0 - INTRODUCTION
- Format String vulnerabilities result from data entry in a program under the guise of "format strings". The format strings are characters used in the input and output functions to specify the conversion between a data set and a string of characters.
- Thus, vulnerability is a result of the interpretation by the program of data inputs as instructions or commands of language itself. The consequences of the attack would be for example the execution of arbitrary code, reading or dumping the stack as a protected information disclosure, and denial of service, all affecting the security and stability of the system.
- Although C and C ++ languages are prone to suffer from Format String attacks, other programming languages are also vulnerable to these attacks, such as Perl, PHP, Java, Ruby, etc ...
- The below links offer information about Format String attacks in several different languages than C / C ++:
http://www.drdobbs.com/security/programming-language-format-string-vulne/197002914
http://www.drdobbs.com/security/programming-language-format-string-vulne/197002914?pgno=2
http://www.drdobbs.com/security/programming-language-format-string-vulne/197002914?pgno=3
http://www.drdobbs.com/security/programming-language-format-string-vulne/197002914?pgno=4
- During the resolution of this exercise the C language has been used because it is traditionally which has suffered most attacks of Format String type.
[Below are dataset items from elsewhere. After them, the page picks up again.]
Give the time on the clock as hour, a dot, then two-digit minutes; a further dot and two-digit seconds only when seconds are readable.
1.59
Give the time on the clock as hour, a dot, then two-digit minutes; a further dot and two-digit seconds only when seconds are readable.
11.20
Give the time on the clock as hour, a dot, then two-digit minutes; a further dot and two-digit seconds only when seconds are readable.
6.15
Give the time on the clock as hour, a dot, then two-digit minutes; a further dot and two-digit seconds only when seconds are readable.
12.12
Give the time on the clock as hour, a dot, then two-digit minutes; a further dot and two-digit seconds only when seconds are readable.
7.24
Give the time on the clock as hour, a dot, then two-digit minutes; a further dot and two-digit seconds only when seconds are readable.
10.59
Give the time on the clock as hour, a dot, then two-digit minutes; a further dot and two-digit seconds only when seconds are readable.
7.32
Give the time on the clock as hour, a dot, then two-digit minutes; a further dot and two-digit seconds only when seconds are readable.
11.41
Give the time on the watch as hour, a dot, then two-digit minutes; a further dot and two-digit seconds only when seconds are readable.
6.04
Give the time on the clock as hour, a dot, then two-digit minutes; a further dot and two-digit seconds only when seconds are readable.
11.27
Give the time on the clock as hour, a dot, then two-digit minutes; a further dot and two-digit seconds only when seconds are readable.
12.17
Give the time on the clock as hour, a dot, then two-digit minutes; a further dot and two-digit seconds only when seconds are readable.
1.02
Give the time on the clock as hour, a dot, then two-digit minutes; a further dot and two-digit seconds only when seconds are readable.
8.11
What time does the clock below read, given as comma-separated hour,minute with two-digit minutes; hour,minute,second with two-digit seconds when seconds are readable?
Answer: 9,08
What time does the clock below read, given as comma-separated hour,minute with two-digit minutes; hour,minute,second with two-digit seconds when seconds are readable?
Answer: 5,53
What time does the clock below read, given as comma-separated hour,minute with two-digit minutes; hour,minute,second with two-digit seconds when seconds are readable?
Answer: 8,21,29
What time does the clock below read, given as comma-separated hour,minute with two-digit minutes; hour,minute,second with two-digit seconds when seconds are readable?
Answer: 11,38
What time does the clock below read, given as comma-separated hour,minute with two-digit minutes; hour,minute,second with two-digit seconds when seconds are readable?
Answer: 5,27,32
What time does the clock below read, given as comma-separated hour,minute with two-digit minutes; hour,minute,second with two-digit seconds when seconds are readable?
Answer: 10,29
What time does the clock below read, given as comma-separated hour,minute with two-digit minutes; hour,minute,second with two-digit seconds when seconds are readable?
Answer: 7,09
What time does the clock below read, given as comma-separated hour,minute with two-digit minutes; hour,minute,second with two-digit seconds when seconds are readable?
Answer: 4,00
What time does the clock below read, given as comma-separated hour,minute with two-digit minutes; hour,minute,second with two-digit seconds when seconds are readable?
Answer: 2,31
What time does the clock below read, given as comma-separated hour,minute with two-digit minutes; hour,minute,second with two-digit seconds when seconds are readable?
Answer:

- To explain the attack should be noted the following:
a) Function Format: ANSI C standard converts a variable primitive programming language as a format function representation in the form of readable string for a human being. For example: printf, fprintf, sprintf, etc ... are examples of language functions in format C. Such functions are called variadics, and characterized by accepting a variable number of arguments. As we will be seen below, the arguments can be of two types: on the one hand the argument that characterizes the format output, on the other hand the values to be formatted.
b) Format String: this is the set of arguments used in the function format and are composed of text and parameters ASCIIZ (ASCII Code 0, strings ending in 0) type. Its utility is to specify and control the representation of variables. They are quoted, for example: printf ( "Today is November day %d. \ n", 22);
c) Conversion Character: this is the parameter that defines the type of conversion to be performed by the format function. For example %d (integer, reads an integer from memory), %f (Floating point, reading a real number format from memory), %c (char, a single character), %s (string, reading from the memory of a string of characters), %x (reading from the stack an hexadecimal number), etc ...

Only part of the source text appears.